Running mutation coverage on code changes

scmMutationCoverage is a feature in Pitest that allows to calculate the percentage of mutations that have been covered by the tests based on the changes made to the codebase since the last commit. This feature is useful in measuring the effectiveness of the tests and identifying areas of the code that need more focus for testing. It also allows to configure the coverage threshold — a minimum threshold can be set for a project using the following configuration:

<build>
  <plugins>
    <plugin>
      <groupId>org.pitest</groupId>
      <artifactId>pitest-maven</artifactId>
      <version>LATEST</version>
      <configuration>
        <scmMutationCoverage>
          <minimum>85</minimum>
        </scmMutationCoverage>
      </configuration>
    </plugin>
  </plugins>
</build>

Adding Mutation Tests in CI — with scmMutationCoverage on change on the codebase

In conclusion, mutation testing is a valuable tool for the teams looking to deliver more reliable, efficient software to the customers.
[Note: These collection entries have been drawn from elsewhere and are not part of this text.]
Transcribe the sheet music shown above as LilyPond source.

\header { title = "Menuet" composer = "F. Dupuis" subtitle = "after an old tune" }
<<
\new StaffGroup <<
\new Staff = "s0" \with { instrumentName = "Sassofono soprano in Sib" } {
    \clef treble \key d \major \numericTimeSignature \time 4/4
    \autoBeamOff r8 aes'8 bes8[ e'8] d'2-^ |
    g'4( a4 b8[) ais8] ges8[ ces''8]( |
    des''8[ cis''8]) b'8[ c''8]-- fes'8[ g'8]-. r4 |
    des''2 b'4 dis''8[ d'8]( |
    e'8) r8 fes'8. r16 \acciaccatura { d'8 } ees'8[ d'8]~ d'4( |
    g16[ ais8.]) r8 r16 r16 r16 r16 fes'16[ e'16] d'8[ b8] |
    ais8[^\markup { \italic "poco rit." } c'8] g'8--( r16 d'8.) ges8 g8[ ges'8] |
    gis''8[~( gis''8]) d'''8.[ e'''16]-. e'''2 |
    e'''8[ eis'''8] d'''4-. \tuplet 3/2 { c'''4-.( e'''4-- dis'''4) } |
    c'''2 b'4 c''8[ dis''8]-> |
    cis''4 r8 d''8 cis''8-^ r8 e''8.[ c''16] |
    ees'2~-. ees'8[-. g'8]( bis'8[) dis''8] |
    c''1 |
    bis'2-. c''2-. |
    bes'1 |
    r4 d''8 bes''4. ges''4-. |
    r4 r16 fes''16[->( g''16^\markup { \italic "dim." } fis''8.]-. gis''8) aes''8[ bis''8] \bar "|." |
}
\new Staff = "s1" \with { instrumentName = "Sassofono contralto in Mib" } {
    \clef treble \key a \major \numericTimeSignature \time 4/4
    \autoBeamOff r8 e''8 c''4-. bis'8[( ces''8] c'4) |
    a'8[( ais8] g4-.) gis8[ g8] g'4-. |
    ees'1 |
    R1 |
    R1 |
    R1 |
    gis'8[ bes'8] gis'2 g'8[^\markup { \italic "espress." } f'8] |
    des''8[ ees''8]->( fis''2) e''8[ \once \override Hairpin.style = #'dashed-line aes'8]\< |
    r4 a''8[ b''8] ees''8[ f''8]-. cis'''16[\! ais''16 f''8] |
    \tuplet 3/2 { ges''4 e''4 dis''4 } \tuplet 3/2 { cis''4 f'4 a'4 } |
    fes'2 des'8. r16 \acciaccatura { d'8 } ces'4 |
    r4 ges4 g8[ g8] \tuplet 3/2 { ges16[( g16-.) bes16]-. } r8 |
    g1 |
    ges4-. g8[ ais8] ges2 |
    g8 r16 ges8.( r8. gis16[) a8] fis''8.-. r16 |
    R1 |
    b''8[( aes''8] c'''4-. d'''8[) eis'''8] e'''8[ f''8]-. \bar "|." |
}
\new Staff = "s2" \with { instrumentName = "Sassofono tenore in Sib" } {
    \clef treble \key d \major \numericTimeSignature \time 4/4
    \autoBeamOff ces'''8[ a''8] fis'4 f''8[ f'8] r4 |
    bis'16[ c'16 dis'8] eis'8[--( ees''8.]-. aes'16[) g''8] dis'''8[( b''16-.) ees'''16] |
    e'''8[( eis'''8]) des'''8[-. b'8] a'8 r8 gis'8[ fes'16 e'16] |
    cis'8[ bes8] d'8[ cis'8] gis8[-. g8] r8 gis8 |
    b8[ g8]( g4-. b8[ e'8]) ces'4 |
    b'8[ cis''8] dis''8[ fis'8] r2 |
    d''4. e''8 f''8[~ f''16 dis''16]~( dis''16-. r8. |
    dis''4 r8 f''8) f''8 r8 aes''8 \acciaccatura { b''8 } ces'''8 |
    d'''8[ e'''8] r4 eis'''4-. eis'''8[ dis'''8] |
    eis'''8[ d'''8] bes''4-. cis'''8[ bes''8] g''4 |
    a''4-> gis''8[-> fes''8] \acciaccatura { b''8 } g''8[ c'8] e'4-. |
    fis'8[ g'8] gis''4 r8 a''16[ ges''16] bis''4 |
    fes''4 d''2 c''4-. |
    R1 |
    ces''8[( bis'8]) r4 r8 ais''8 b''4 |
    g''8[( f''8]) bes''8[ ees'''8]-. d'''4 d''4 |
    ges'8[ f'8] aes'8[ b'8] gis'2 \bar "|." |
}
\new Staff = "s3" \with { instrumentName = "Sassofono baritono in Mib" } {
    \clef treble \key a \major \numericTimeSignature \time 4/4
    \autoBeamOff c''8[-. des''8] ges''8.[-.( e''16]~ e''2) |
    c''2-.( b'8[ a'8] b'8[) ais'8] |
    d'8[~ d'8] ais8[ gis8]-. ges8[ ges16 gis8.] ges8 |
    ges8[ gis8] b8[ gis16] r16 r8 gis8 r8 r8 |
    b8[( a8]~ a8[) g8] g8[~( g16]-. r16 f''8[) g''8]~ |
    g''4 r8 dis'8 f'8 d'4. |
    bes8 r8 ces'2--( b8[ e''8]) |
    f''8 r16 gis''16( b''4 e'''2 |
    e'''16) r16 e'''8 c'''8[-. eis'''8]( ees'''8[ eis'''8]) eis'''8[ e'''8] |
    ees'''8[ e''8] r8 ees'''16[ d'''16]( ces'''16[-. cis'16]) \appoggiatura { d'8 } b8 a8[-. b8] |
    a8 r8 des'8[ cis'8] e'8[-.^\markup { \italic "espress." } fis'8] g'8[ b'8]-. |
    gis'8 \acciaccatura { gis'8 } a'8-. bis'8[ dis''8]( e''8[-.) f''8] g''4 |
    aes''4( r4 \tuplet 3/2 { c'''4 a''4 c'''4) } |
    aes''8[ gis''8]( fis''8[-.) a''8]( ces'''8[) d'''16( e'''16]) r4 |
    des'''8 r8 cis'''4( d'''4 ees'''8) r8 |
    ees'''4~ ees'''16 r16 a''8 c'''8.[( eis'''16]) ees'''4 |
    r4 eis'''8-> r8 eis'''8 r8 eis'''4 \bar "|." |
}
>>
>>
By intentionally introducing small changes to the code and measuring the ability of unit test suites to detect the changes, mutation testing can help to identify faults in the code and optimise testing efforts. Ultimately, this can lead to faster software delivery, as bugs or other issues are caught early in the development process and addressed before they cause significant problems. I hope you enjoyed reading this blog. Happy testing!